Exercise details:
One figure is the whole answer: the number of lines below that contain the word "zestawienie".

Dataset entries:
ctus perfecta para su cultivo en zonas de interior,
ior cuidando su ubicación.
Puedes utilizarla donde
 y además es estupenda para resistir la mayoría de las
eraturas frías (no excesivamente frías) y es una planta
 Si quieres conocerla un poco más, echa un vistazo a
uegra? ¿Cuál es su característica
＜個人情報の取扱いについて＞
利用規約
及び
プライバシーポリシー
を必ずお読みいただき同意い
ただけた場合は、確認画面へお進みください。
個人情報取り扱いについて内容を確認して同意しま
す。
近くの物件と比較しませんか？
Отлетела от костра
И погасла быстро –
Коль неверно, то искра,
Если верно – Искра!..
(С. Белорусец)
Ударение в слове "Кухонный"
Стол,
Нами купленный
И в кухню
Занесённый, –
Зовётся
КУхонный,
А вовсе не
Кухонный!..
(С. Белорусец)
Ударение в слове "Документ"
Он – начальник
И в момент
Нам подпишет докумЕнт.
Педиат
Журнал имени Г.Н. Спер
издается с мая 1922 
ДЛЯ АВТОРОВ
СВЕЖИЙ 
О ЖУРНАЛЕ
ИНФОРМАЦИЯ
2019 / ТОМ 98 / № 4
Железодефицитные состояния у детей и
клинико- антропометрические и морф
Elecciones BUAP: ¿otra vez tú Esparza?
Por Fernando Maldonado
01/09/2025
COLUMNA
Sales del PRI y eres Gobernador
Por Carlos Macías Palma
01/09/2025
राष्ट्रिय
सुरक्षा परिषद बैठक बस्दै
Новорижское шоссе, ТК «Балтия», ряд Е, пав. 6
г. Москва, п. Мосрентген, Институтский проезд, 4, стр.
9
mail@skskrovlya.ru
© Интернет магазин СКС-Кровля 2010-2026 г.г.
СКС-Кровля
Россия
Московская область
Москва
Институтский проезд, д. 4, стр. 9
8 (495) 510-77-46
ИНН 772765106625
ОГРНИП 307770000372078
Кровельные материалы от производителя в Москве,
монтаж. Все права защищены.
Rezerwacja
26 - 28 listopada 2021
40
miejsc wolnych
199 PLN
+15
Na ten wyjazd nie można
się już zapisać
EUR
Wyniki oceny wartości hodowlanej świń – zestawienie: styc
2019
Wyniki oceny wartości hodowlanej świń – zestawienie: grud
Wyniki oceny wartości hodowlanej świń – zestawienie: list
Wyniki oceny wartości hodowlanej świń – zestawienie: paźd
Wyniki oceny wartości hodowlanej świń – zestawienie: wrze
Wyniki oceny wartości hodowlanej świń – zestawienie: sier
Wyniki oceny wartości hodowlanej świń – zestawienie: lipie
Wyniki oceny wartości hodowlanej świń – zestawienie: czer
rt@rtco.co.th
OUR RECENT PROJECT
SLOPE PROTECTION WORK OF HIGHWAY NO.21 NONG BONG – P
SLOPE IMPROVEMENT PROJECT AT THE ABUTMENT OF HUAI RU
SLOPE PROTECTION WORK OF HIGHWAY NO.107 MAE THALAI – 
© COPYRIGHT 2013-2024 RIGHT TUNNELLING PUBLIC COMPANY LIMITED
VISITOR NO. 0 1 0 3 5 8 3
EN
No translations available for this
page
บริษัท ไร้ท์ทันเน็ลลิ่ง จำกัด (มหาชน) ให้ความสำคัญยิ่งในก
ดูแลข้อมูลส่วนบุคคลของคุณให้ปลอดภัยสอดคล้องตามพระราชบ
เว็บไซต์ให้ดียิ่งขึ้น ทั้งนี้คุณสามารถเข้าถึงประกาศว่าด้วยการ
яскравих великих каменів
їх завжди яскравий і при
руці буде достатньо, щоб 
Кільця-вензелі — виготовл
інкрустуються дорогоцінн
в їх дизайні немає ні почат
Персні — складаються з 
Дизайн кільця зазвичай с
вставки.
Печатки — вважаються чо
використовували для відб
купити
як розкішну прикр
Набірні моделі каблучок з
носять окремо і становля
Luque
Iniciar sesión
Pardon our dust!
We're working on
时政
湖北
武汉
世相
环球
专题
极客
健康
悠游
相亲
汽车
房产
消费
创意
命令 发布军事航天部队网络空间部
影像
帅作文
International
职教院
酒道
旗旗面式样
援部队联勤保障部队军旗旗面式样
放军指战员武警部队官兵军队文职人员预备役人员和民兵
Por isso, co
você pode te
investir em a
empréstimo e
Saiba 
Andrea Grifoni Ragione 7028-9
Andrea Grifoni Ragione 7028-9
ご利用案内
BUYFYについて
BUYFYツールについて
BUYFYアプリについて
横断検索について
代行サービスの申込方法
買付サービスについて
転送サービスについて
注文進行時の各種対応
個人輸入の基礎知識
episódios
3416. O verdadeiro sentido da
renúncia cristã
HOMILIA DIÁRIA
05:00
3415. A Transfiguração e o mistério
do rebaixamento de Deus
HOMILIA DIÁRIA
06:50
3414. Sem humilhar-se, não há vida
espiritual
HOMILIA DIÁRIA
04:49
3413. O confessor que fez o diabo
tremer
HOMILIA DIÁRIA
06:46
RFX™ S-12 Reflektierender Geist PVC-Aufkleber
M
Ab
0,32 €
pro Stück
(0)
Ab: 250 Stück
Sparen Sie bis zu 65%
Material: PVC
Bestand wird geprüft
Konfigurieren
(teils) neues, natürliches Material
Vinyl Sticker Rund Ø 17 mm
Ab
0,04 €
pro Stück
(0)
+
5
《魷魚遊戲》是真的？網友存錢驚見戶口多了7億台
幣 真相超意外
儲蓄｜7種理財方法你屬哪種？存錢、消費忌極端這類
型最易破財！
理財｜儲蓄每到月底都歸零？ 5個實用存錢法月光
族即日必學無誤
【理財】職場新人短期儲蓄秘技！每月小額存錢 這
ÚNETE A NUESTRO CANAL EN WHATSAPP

Task output:
8